# what happened to nearmap



## imtheman (Aug 24, 2012)

hey fellas anybody no what's happened to nearmap ? I cant seem to access it - I used nearmap alot for finding new spots an such especially vacant lots or somewhere easy to put in- the best thing about it though was it was always up to date the picture quality awesome- google earth is okay but the pictures are nearly 5 years old is there any other decent ones out there? 
cheers


----------



## imtheman (Aug 24, 2012)

ill check it out cheers mate


----------



## Junglefisher (Jun 2, 2008)

leftieant said:


> Interesting, looks like they have moved to a subscription-only model.
> 
> Have a look at Bing Maps (can use slightly different imagery).
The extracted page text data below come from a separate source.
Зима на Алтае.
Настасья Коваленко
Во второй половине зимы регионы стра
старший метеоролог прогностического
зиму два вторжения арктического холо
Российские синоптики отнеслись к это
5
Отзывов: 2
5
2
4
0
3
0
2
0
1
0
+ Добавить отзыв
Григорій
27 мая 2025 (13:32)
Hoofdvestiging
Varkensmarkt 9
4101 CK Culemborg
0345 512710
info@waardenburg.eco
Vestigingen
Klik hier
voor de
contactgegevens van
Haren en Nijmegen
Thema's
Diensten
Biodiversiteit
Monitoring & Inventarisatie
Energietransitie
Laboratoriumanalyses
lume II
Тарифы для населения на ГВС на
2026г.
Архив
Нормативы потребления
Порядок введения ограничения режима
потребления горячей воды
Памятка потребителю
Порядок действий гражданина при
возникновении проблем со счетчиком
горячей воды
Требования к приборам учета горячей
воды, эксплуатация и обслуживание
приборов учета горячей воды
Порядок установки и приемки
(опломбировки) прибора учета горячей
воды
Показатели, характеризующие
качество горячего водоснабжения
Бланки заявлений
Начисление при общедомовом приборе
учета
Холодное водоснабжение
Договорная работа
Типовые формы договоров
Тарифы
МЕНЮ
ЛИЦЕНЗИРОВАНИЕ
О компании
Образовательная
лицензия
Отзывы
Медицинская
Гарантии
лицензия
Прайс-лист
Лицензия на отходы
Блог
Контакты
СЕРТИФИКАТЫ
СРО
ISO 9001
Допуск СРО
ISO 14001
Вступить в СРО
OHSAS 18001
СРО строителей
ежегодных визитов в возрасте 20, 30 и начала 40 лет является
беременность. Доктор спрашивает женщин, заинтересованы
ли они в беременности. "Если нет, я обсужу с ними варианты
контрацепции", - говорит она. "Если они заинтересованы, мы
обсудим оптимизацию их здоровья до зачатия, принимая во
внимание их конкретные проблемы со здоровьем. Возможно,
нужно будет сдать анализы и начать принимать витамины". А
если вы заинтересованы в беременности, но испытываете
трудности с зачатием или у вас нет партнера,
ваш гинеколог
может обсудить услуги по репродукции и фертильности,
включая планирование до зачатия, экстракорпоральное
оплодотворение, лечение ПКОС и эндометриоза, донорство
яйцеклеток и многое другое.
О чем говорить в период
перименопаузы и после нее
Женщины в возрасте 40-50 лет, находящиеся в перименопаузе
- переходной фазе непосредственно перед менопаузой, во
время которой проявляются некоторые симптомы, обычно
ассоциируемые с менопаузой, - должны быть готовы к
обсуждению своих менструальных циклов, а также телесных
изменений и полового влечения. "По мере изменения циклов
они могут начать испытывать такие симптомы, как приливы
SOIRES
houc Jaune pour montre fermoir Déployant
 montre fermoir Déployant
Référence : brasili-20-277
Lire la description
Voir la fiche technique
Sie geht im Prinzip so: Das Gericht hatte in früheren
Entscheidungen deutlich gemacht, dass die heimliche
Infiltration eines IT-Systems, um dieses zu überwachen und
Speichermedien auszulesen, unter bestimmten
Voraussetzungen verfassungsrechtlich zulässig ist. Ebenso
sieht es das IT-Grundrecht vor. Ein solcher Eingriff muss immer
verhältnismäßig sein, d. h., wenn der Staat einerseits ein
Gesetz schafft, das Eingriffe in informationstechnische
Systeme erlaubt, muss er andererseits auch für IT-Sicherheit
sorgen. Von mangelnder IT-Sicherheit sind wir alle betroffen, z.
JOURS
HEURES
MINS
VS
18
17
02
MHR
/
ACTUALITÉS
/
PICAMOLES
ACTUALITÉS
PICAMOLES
Thanks for that. Bing maps actually has a good image of our place, unlike google maps, near map or any of the others.


----------



## Dodge (Oct 12, 2005)

Sent an enquiry to nearmap about the subscription on Friday, if I get a reply, will post it into this thread.


----------



## imtheman (Aug 24, 2012)

mingle said:


> Oh yeah, you can still access the free maps (at the moment) via their iphone page:
> 
> http://www.nearmap.com/iphone/
> 
> ...


thanx mate that works for now- love nearmap it shows up all the rockwalls an rocks clear as day

dodge hopefully they reply mate if its around the 10-20 dollar mark a year I will suscribe but any higher doubt it


----------



## mangajack (Jul 23, 2007)

$49 for 6 months.....you nominate the area you are interested in plus state.
Personal accounts are no longer valid or supported, small commercial enterprise licence is the cheapest available.
They are primarily targetting businesses that need up to date imaging or updating one location on a regular basis....


----------



## imtheman (Aug 24, 2012)

wtf that ridicolous lol let's bombard nearmap with emails


----------



## swede (Dec 24, 2008)

I did use nearmaps but now there is a large cost, and I think it is only available to a business. Talking to a mate that works for a solar installation company and he said they subscribe so they can suss out the property before they come out to give a quote. My property in rural Gippsland ( surrounded by trees and bush) does not show up on google maps very blury, but I got my mate to look it up on nearmaps it is very clear and full of detail. Now it has become more popular they are starting to cash in, and stuff the small blokes.
Hope all out in yakland and there families have a wonderful and relaxing Christmas and a safe New Year. 
Good fishing.
Regards 
swede


----------



## Junglefisher (Jun 2, 2008)

swede said:


> I did use nearmaps but now there is a large cost, and I think it is only available to a business. Talking to a mate that works for a solar installation company and he said they subscribe so they can suss out the property before they come out to give a quote. My property in rural Gippsland ( surrounded by trees and bush) does not show up on google maps very blury, but I got my mate to look it up on nearmaps it is very clear and full of detail. Now it has become more popular they are starting to cash in, and stuff the small blokes.
> Hope all out in yakland and there families have a wonderful and relaxing Christmas and a safe New Year.
> Good fishing.
> Regards
> swede


Give the bing maps a go.
Worked for me.


----------



## andybear (Jan 15, 2006)

Ho Hum!

At least Near maps was/were good while they lasted. I guess they have to make a quid somehow

Cheers all andybear


----------